Regression coefficient analysis reveals that the joint contributions of metrics differ from their individual correlations. HPS emerges as notably more important in regression, recording the largest regression coefficients across multiple categories (Shape: 0.761, 2D Spatial: 1.143, Non-Spatial: 0.629, Numeracy: 1.277). CLIP-IQA and Aesthetic exhibit regression coefficients near zero or negative.
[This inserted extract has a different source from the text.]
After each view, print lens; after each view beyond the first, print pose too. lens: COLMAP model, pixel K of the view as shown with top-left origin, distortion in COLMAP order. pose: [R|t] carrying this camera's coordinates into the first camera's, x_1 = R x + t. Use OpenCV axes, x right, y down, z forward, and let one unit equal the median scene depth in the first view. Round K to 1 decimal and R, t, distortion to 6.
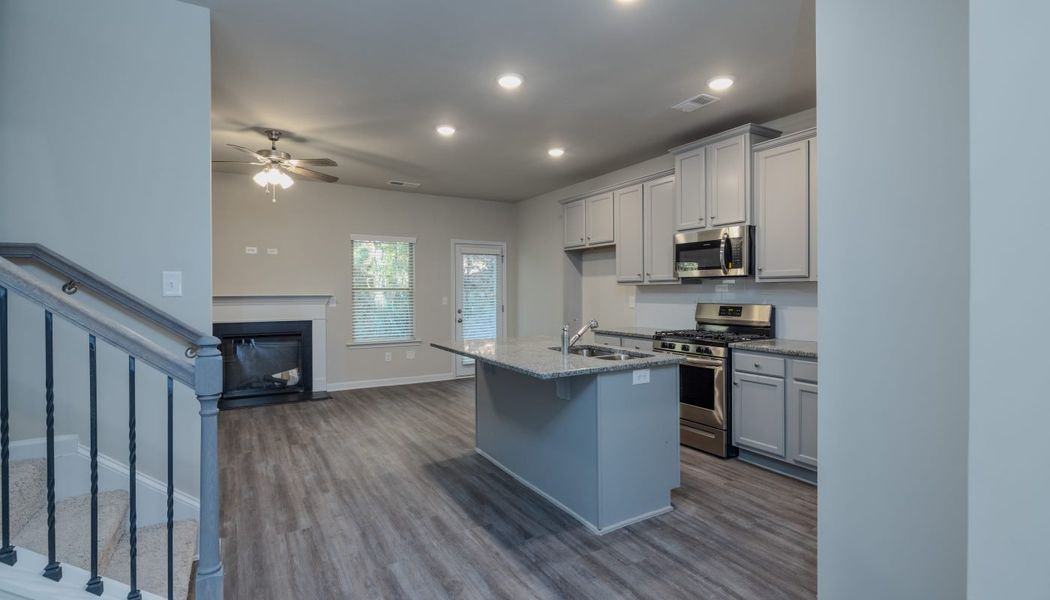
lens RADIAL K [[471.9, 0, 525.0], [0, 471.9, 300.0], [0, 0, 1]] dist [0.000234, 0.000007]
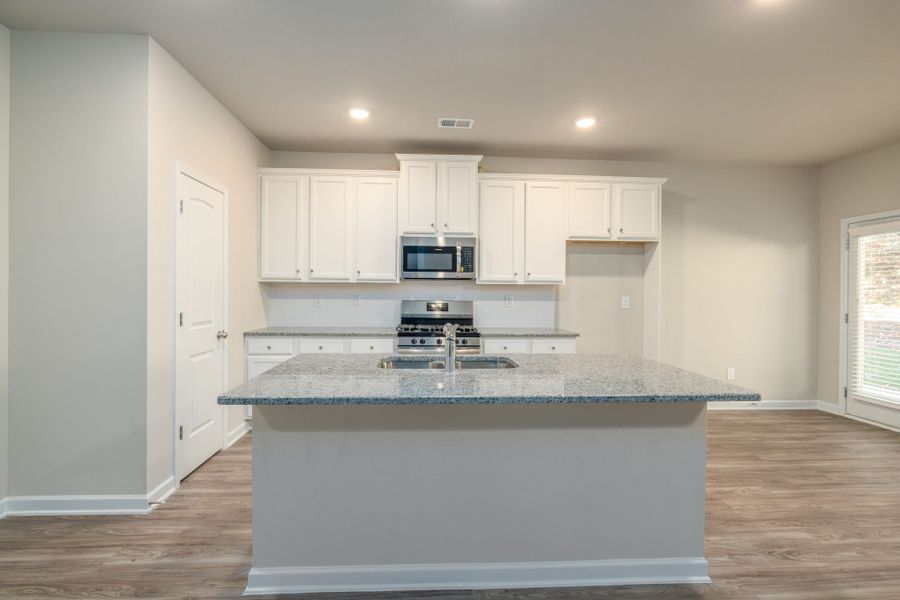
lens RADIAL K [[347.4, 0, 447.6], [0, 347.4, 290.4], [0, 0, 1]] dist [0.018055, 0.000025]
pose [[0.465088, 0.004622, 0.885253, -0.361575], [0.001464, 0.999981, -0.005991, -0.010414], [-0.885263, 0.004082, 0.465072, 0.617291]]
Score distribution characteristics: - Embedding-based metrics cluster in the middle range (0.25–0.5), offering limited discriminability. - VQA-based metrics are heavily right-skewed and saturate near 1.0, making it difficult to distinguish high-quality candidates. - Image-only metrics display varied distributional characteristics but contribute nothing to compositional alignment.

Key Findings

  1. No universal best metric: No single metric consistently leads across all 8 compositional categories.
  2. CLIPScore underperforms: Despite being the most widely used metric, it never ranks in the top-2 for any category.
  3. VQA metrics are not always optimal: Embedding-based metrics outperform them on Shape, Texture, and Non-Spatial categories.
  4. ImageReward and HPS are standouts: They appear in the top-3 for 6 and 4 categories, respectively.
  5. Image-only metrics are ineffective: CLIP-IQA and Aesthetic yield extremely low correlations (<0.2) across all categories.
  6. VQA metric saturation: Scores concentrate near 1.0, hampering discrimination between outputs.
  7. Embedding metric compression: Scores cluster in the middle range, failing to reflect quality differences.

Highlights & Insights

  • Filling an evaluation gap: This is the first systematic comparison of 12 metrics against human judgment on fine-grained compositional tasks.
  • Practical guidance: Provides researchers with evidence-based criteria for metric selection—metrics should be chosen according to the specific type of compositional challenge.
  • Insightful distribution analysis: Uncovers the saturation problem in VQA metrics and the compression problem in embedding-based metrics.
  • Warning for reward model use: When metrics serve as reward signals, their biases directly mislead model training.
  • Multi-dimensional analysis: Goes beyond correlation analysis to include regression and distribution analysis, revealing more comprehensive patterns.

Limitations & Future Work

  • Relies solely on the T2I-CompBench++ benchmark (6 relatively older models), without coverage of recent models (DALL-E 3, SD3, FLUX, etc.).
  • Only linear correlation and linear regression are analyzed; nonlinear relationships are not explored.
  • No new metric or improvement is proposed; the contribution remains at the analysis level.
  • The sample size of 2,400 may be insufficient for certain categories.
  • The consistency and bias of human judgments themselves are not deeply analyzed.
  • Computational efficiency of the metrics is not compared.
  • T2I-CompBench++ (2024): Provides a structured compositional evaluation benchmark with human annotations.
  • VQAScore (Lin et al., 2024): Evaluates alignment via VQA-based question answering; performs strongly across multiple categories.
  • ImageReward (Xu et al., 2024): Trained on ranked human preferences; delivers the most consistently stable overall performance.
  • ReNO (Eyring, 2024): Uses a combination of metrics as rewards for noise optimization, validating the importance of composite metrics.
  • Insight: Evaluation metrics themselves require meta-evaluation; future work should develop universal or adaptive composite metrics.

Rating

  • Novelty: 3/5 — A systematic evaluation study with no significant methodological innovation.
  • Practical Value: 5/5 — Directly informs metric selection in T2I evaluation.
  • Experimental Thoroughness: 4/5 — Comprehensive comparison of 12 metrics × 8 categories, but limited to a single data source.
  • Writing Quality: 4/5 — Clear structure, rich tables, and well-defined conclusions.